Еще Мэри любила невзначай упоминать о матерях, умерших родами, а вскоре после танцев в амбаре, когда их корова отелилась, она взглянула на мокрое, блеющее создание и сказала: “У женщин все не так просто”. И без конца приводила примеры. Ребенок Хэтти Мартин застрял поперек утробы и умер. Как и сама Хэтти. Из нее торчала только ручонка, добавила Мэри, машущая, словно матрос, упавший за борт. А у Сепфоры Патни, запятнавшей свое имя в кладовой…
– Я помню! – сказала Элис.
– Нет, не помнишь, – ответила Мэри. – Иначе перестала бы этого желать.
Годы шли, и сестры старели.
И все же Элис порой мечтала о другой жизни, где все сложилось иначе. Она в одиночку ходила в лес, но больше не прижималась ко мху. Когда высоко в ветвях дятел выстукивал свои дроби и парадидлы, она представляла, что это призрак Артура Бартона играет в ее честь. Их с Мэри имена, вырезанные на буке у ручья, расползлись и почернели. Сад давал богатые урожаи. В тридцать девять лет они начали экспериментировать со скрещиванием, и десять лет спустя, попробовав крапчатые плоды с розовой мякотью, выросшие над отцовской могилой, решили их разводить.
Это событие они отметили в оукфилдской таверне. За соседним столом сидела семья, и отец то и дело поглядывал на них, а потом подался вперед и спросил, не Осгуды ли они – “те, что с яблоками”. “Они самые”, – гордо ответила Мэри, а Элис вспомнила, как много лет назад Артур Бартон спросил о том же. Когда подали десерт, Мэри, загадочно исчезнувшая днем, как только они пришли в город, подарила ей два одинаковых силуэта, нарисованные лицом к лицу, для которых позировала одна.
Время оставляло все более заметный отпечаток на их телах. По вечерам после тяжких трудов у них болели суставы, а Мэри в пятьдесят лет упала с дерева, сломала бедро и с тех пор хромала. Прочитав, что табак помогает от ревматизма, сестры обзавелись курительными трубками. Зимой, когда кожа становилась сухой и трескалась, они втирали друг другу в пятки мазь из шерстяного жира и воска, а поскольку чулки в доме они не носили, сходясь во мнении, что это лишь добавляет штопки, их босые ноги оставляли маслянистые отпечатки по обе стороны кровати, спускавшиеся на кухню. В гостиной они бывали, только когда сочиняли песни.
Если одна из них сердилась, она перекладывала подушку в другой конец кровати и спала головой в ногах – так гнев стал пахнуть овцами и пчелами. Но как бы сестры ни ссорились, врозь они не спали никогда.

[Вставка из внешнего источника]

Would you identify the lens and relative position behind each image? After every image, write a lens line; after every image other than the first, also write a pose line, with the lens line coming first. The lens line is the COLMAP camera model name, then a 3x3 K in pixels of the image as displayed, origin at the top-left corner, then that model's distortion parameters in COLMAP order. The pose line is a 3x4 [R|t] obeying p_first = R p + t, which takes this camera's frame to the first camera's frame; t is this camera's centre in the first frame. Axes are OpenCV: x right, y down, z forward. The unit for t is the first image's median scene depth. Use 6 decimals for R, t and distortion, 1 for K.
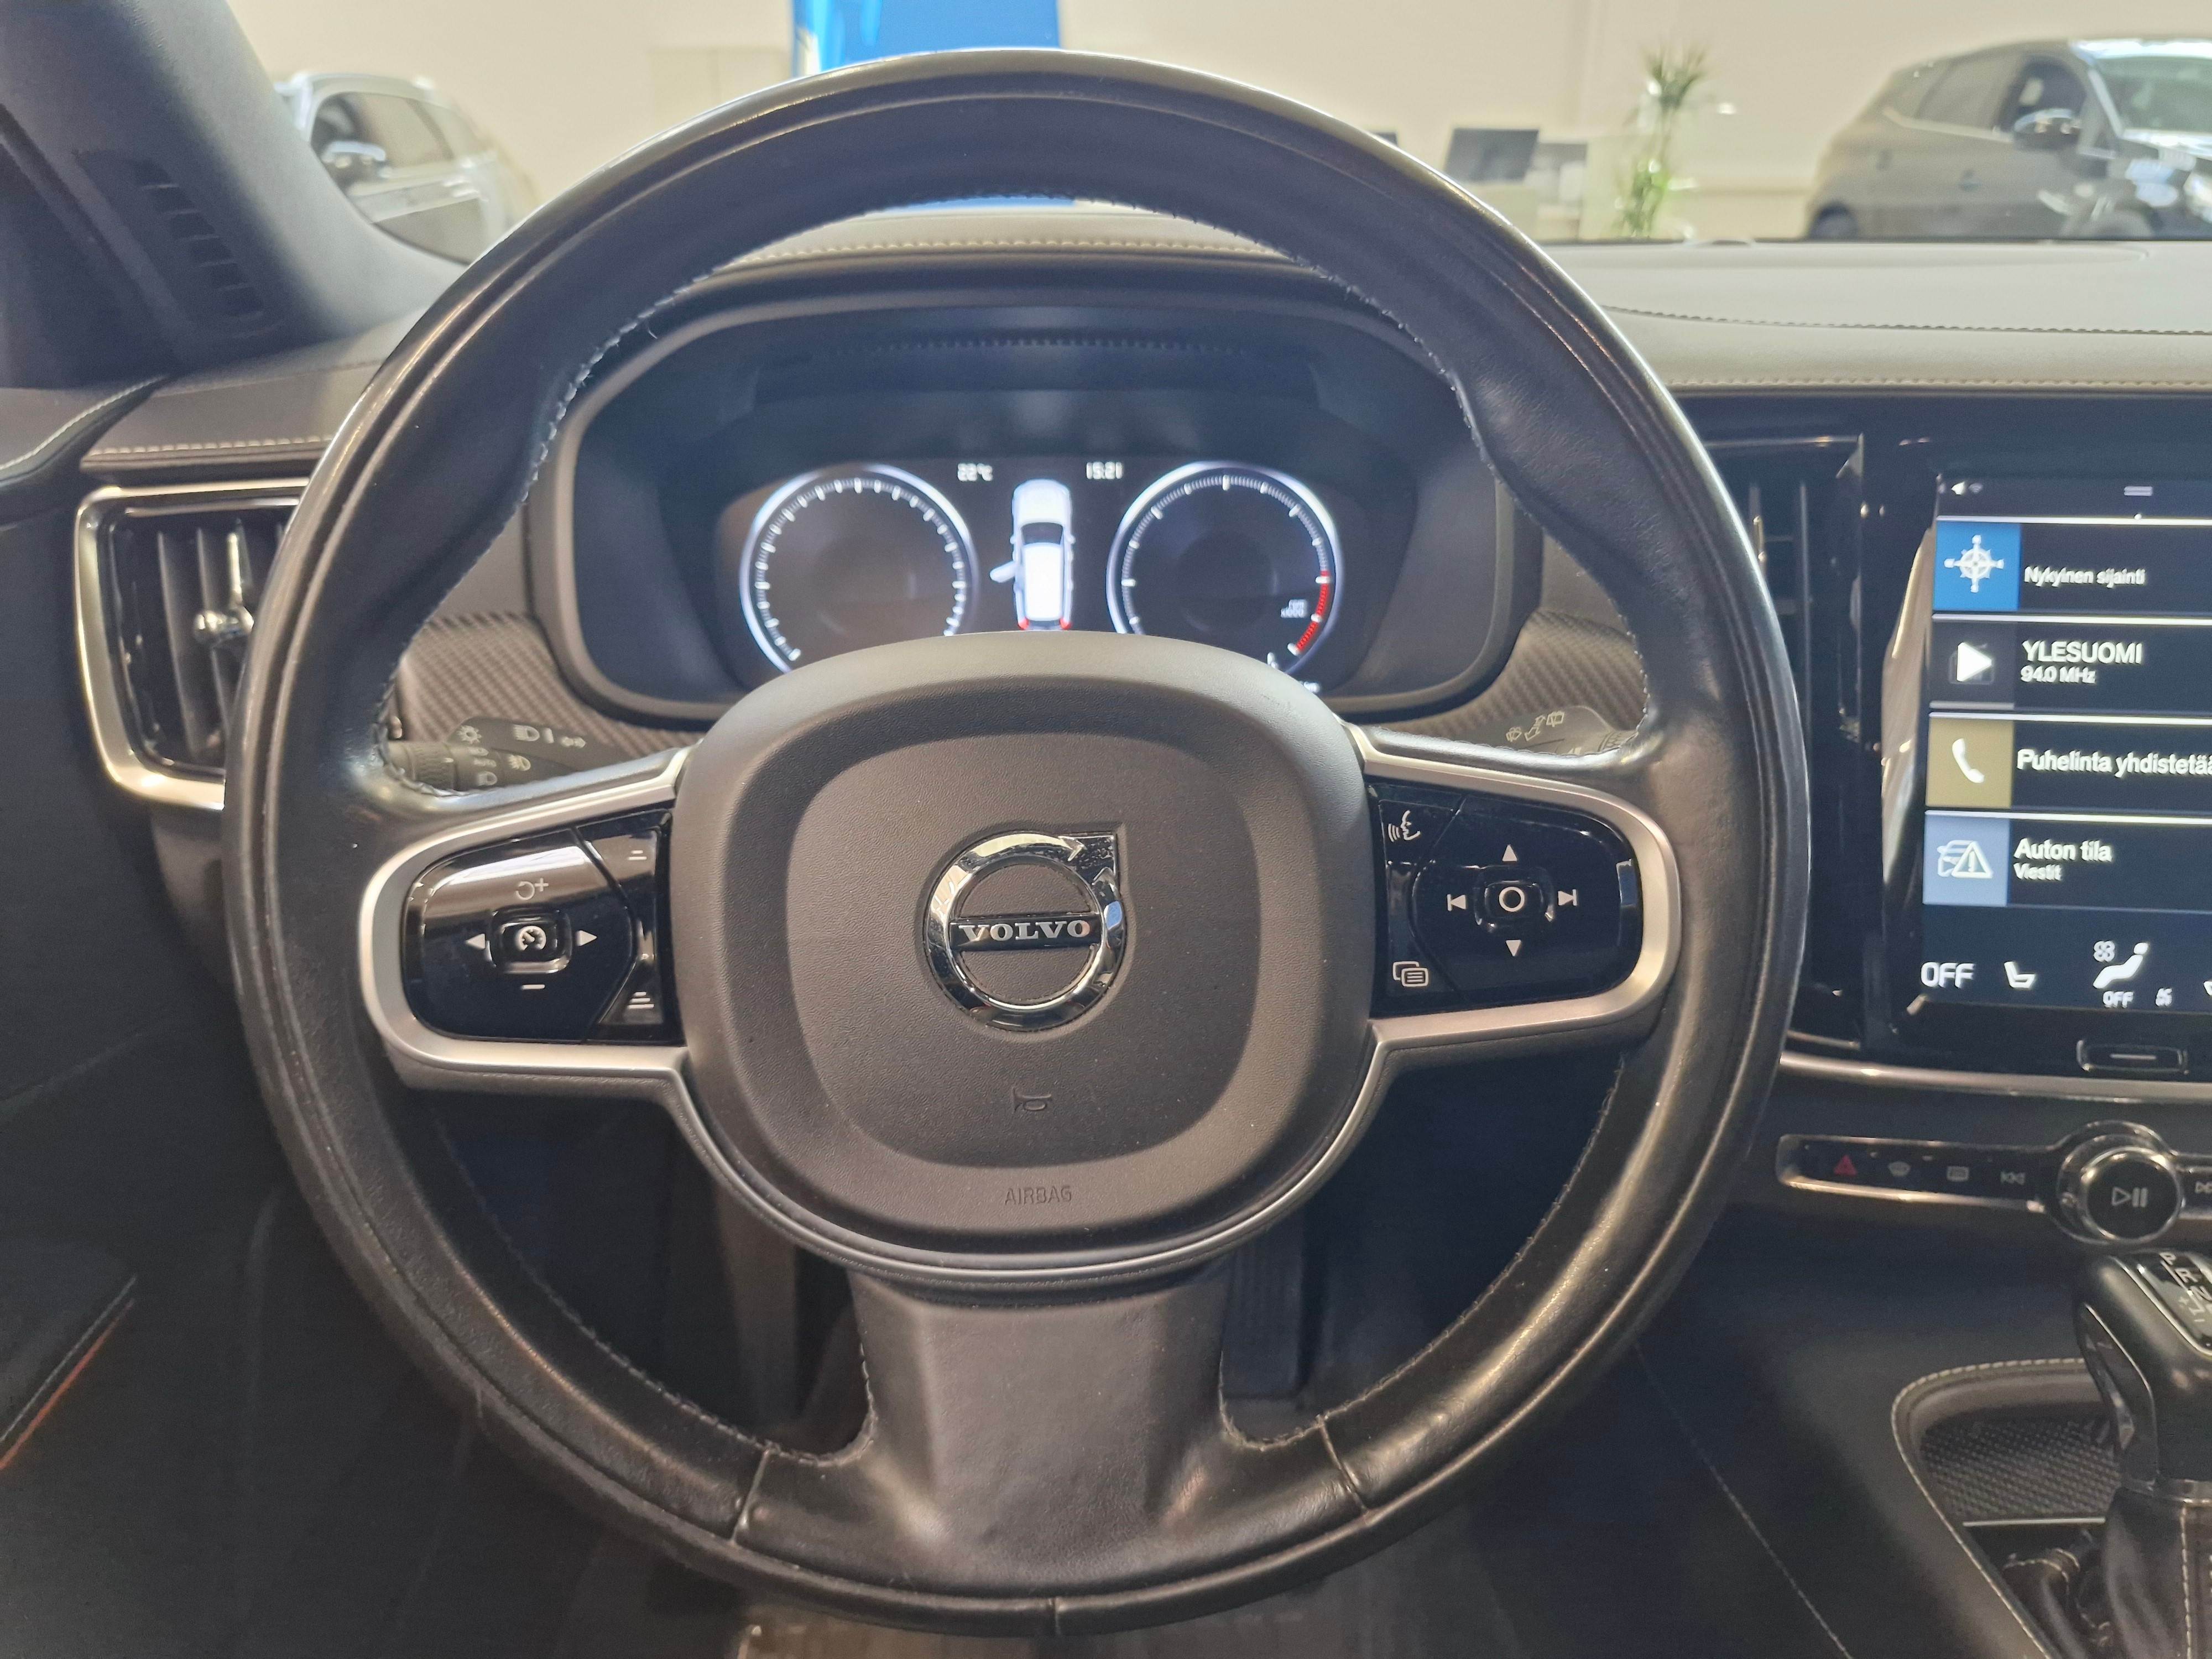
lens RADIAL K [[1509.6, 0, 1106.0], [0, 1509.6, 829.5], [0, 0, 1]] dist [0.068549, -0.163218]
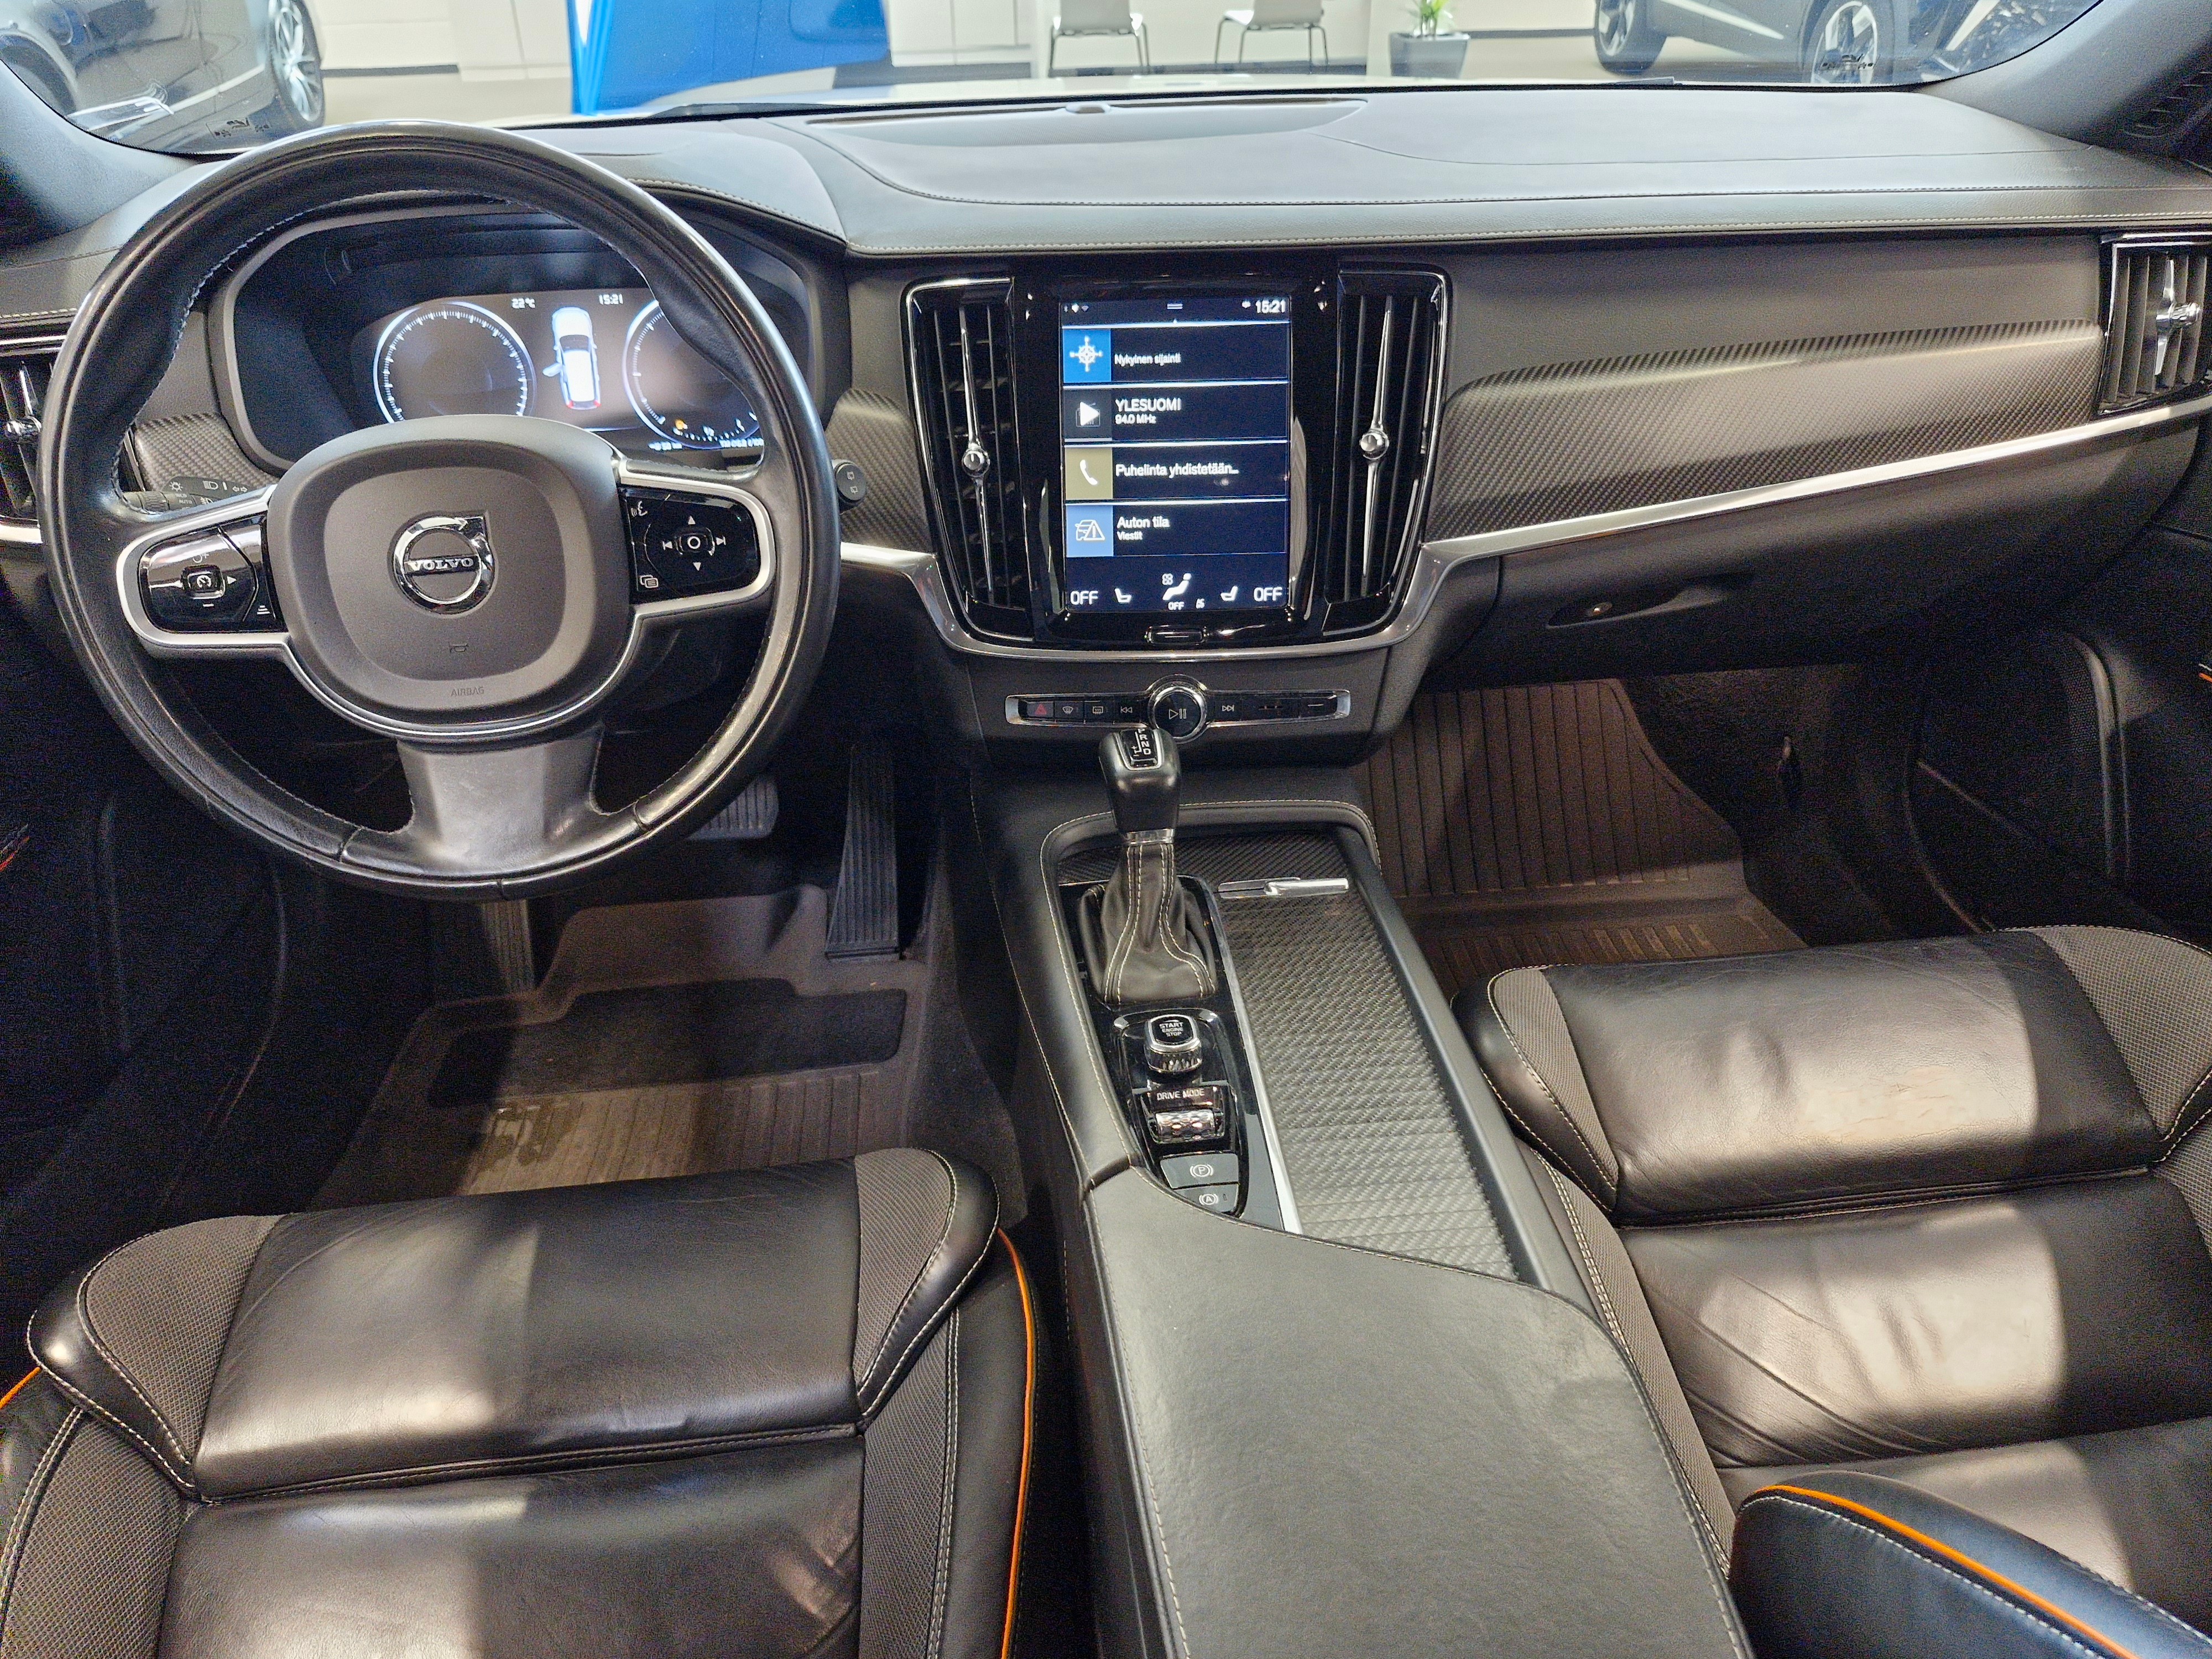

Да и ссоры случались редко; они давно выучили очертания обид друг друга и прийти к согласию не надеялись. Элис поздно вставала, забывала лестницу в саду, чистила трубку пальцем, ходила с расстегнутым воротником, раздавала слишком много яблок на пробу, покупала баллады на базаре, когда можно писать свои, и позволяла оленям пастись в саду, чтобы ими любоваться.
А еще она по-прежнему куда-то забредала. Мэри, взявшей на себя починку одежды, потому что Элис слишком долго возилась и украшала все лентами и кружевами, хотелось порой пришить сестру к простыням и не выпускать из дома до утра.
Обиды Элис были не столь определенны и не так часто упоминались, ведь они были связаны с тем, что Мэри сломала ей жизнь. Иногда ее охватывало желание убежать. Это случалось по утрам, когда Мэри складывала поленья в две одинаковые башни, хотя запасов и так с лишком хватило бы на всю зиму. По вечерам, когда Мэри выводила пословицы, или штудировала аграрные календари, или точила старый топор, и без того острый. В тот день, когда выяснилось, что Мэри отклонила приглашение на свадьбу Рамболда в Канаде. Не говоря уже об истории с овцами.